A very successful business person has recently launched a marketing campaign following the launch of a new business opportunity. In the past two weeks there have been one or two emails every day with sales copy varying between “This is a brilliant prospect, buy now” to stories from people who have already purchased explaining what drove them to part with their up to £2.5K investment. In addition to the emails there have been banner adverts and even an automated telephone call – all routes leading to a video message from the business person containing a very compelling sales pitch.
The reaction to this campaign has been very interesting to observe. I have seen responses from many who are angry at the hard sell tactics, annoyed that every web page they visit contains a banner ad for the product and more disturbingly I heard of an elderly person who was upset that upon answering the telephone, they heard a man stating “this was a very important opportunity you can’t miss out on” yet wouldn’t repeat the details when asked to clarify they had been heard correctly. But hundreds of people have invested in the product – something like 75% of the availability has been sold already!
It got me thinking – are we more accepting of ‘noise’ transmitted via email than by social media?
Noise on social media is defined as constantly broadcasting your sales message with little or no engagement with other users. Some of the people who were aggrieved by the emails reported that requests to unsubscribe went ignored and the onslaught continued. On social media, that behaviour would lose them fans and followers. Worse, it could see them reported as spam with the possibility of their account being suspended. Many more people will unfollow or unlike you on social media than will unsubscribe from unwanted emails – not least because of the fear that unsubscribing merely confirms your email address is live and thus becomes an open invitation for even more unwanted emails.
The campaign will be judged on its success by the revenue it has generated. I don’t know the exact figure but I’ll take a guess at £500,000 – a remarkable result for two week’s promotion and something I can only dream of! I imagine that offending a few people will be seen as a small price to pay for generating such high revenue in a short time period too. Personally I have rather enjoyed receiving the emails – I always look for learning opportunities and I’ve been paying close attention to the sales copy because I think it’s been very clever; both in the way that it changes to appeal to different prospects and also the scheduling of ‘emotional benefits stories’ to arrive at the weekend when the recipient has more time to digest the message. In fact, I would really love to learn the psychology of the campaign and understand how it was planned from the ground up – if you’re listening Mr Marketer I mean that genuinely – I’m fascinated!
I went off on a tangent there but what I’m trying to say is that social media is only one part of an overall marketing plan. You also have to consider how your audience will receive your message in each format you choose to communicate with them. Whilst this onslaught of sales messages has generated amazing results from their email campaign, taking the same approach to a social media campaign would prove disastrous to their business credibility and reputation. Social media is a two way conversation.
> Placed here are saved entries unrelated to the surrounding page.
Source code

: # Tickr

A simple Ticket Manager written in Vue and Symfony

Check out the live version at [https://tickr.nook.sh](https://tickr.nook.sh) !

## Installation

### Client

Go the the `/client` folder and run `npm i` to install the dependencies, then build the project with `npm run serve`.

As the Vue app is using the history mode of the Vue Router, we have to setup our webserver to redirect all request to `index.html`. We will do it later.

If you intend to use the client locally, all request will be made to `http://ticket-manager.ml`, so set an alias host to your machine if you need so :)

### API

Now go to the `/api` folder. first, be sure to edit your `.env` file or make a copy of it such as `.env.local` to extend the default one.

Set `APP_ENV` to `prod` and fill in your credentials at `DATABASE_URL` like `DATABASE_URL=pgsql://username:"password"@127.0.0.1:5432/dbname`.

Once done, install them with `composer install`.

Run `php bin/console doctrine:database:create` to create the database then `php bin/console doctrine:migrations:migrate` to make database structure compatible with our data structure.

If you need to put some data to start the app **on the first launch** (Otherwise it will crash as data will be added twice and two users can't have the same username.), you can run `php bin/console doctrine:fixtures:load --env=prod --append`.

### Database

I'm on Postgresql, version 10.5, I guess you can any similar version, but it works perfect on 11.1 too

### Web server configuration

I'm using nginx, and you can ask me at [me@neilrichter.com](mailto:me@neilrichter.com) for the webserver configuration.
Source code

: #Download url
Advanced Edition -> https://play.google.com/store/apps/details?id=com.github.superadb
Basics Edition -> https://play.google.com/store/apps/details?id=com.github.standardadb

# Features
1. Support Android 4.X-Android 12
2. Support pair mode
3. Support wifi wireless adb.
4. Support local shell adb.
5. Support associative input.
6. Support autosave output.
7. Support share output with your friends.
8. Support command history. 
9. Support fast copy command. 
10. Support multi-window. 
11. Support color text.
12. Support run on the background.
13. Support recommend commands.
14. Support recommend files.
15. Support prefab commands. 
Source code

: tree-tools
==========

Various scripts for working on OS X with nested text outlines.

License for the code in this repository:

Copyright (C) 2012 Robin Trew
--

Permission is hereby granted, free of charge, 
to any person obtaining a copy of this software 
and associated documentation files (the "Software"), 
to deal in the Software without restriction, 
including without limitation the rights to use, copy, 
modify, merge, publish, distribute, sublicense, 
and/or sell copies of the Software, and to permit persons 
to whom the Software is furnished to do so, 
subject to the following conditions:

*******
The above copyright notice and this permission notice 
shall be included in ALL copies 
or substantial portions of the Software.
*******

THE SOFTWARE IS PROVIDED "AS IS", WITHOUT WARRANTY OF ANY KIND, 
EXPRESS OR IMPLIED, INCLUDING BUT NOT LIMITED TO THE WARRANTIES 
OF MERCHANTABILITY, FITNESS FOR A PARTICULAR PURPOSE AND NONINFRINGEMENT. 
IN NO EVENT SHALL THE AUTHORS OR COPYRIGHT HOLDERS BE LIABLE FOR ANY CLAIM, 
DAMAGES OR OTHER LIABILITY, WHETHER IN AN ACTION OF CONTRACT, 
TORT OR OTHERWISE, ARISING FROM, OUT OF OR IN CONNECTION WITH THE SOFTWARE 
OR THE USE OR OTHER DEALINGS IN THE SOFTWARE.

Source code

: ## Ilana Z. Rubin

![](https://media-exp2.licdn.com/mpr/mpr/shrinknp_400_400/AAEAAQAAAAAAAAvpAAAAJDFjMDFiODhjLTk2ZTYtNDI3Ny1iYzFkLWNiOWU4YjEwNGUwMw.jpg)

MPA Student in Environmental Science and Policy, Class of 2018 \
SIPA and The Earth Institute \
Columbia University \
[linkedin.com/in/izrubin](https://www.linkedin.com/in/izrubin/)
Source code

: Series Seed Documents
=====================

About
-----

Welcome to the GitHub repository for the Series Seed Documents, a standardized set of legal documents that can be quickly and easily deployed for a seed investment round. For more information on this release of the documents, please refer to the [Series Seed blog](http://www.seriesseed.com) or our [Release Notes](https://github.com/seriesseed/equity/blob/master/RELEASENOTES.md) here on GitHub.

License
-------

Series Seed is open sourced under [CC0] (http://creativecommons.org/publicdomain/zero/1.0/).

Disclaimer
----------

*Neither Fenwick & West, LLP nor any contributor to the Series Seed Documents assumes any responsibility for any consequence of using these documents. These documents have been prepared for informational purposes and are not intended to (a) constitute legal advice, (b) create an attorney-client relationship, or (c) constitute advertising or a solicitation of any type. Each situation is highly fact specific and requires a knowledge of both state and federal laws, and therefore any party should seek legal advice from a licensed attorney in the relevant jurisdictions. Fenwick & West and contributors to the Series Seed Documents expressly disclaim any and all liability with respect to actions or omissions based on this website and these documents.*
It’s social by definition and successful social media marketing requires users to listen much more than they broadcast. Seek those who are looking for the solutions that your product or service offers and engage them in conversation to demonstrate your expertise.
To get the best results from a multi-pronged marketing campaign, decide who you will be targeting, undertake research into where you will find your targets and most importantly, understand the appropriate method of communicating with them for the platform you choose.